### Given text:
....

Yet, many people insist that the guns aren’t the problem.

Notice, they are almost always school shootings, carried out using a firearm. We rarely hear about “school stabbings” or “school bludgeonings,” at least not ones that result in more than a dozen people dead.

Still, gun-owners and staunch supporters of the National Rifle Association cry out, “Guns don’t kill people; people kill people.”

This statement is technically true. Of course, a gun doesn’t wake up one day, waltz into a school, and start killing kids of its own free will.

However, people who use this saying as a shield to deflect all of the blame off of the weapon are blind to the actual issue. No one is saying that it’s the gun’s fault that people are dying. Everyone knows that crimes are done by people.

Nevertheless, a gun goes a long way to enabling people to carry out mass murders. The gunman in Las Vegas in October 2017 or in Orlando in June 2016 couldn’t have killed so many people without the help of a firearm.

The gunman at Stoneman Douglas High School couldn’t have killed so many people without access to a gun.

Could he have brought a knife and killed someone? Definitely. Could he have beat someone? Sure.

But I can’t see any way he could have hurt so many kids armed with only a knife or his bare hands. Taking guns out of the equation, though people can still be hurt and killed in other ways, will drastically reduce death tolls in similar situations.

....

### Given material:
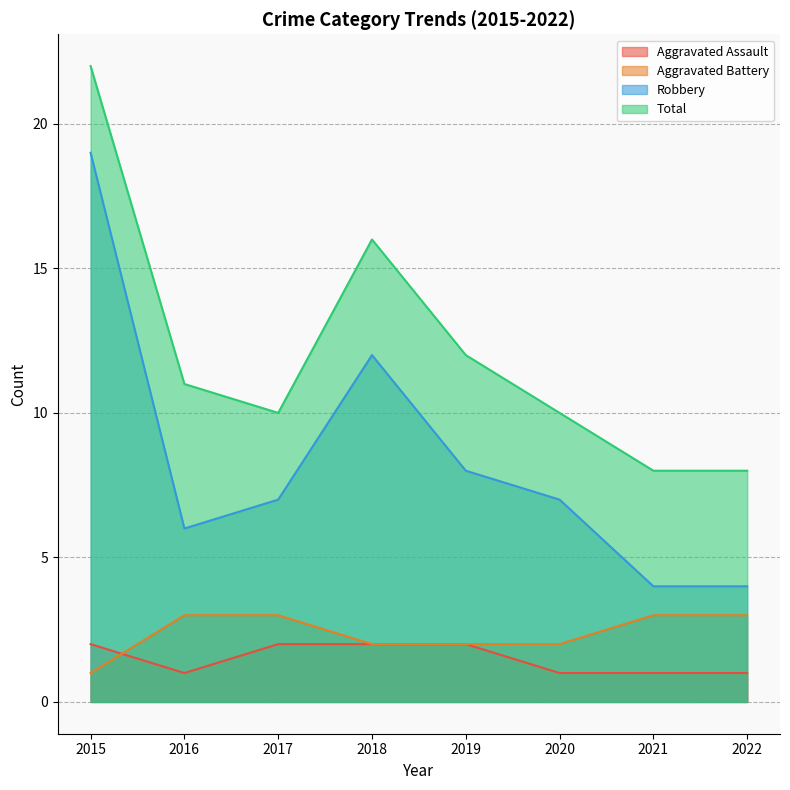

Rank the series at 2015 from lowest to highest value.

Aggravated Battery, Aggravated Assault, Robbery, Total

....

### Questions to answer:
a) Could you retype the portion of the passage on gun violence that opens with the words containing "Nevertheless, a gun" and closes with "of a firearm.", without changing a word?
b) Can you extend the passage on gun violence by writing what comes after its last sentence?

### Set of answers:
a)
Nevertheless, a gun goes a long way to enabling people to carry out mass murders. The gunman in Las Vegas in October 2017 or in Orlando in June 2016 couldn’t have killed so many people without the help of a firearm.

b)
I am sick of hearing people complaining that they wouldn’t be able to go hunting anymore without access to guns when children are literally dying preventable deaths.

This is not an issue that we get to sit back and see how it plays out. This is personal.

I think about the girls I was in color guard with who are still in high school. I think about the band kids that I teach on the weekends. I think of my friends who are student teaching. I think of my mentor, who has done so much for me, who teaches band in the closest classroom to an outside door.

When I picture any of those people going through what those kids at Stoneman Douglas experienced, a gun being pointed in their faces, I am further convinced that we have to minimize or eliminate firearms in civilian hands.

We need gun control. This is not okay, and it shouldn’t take children dying to show that.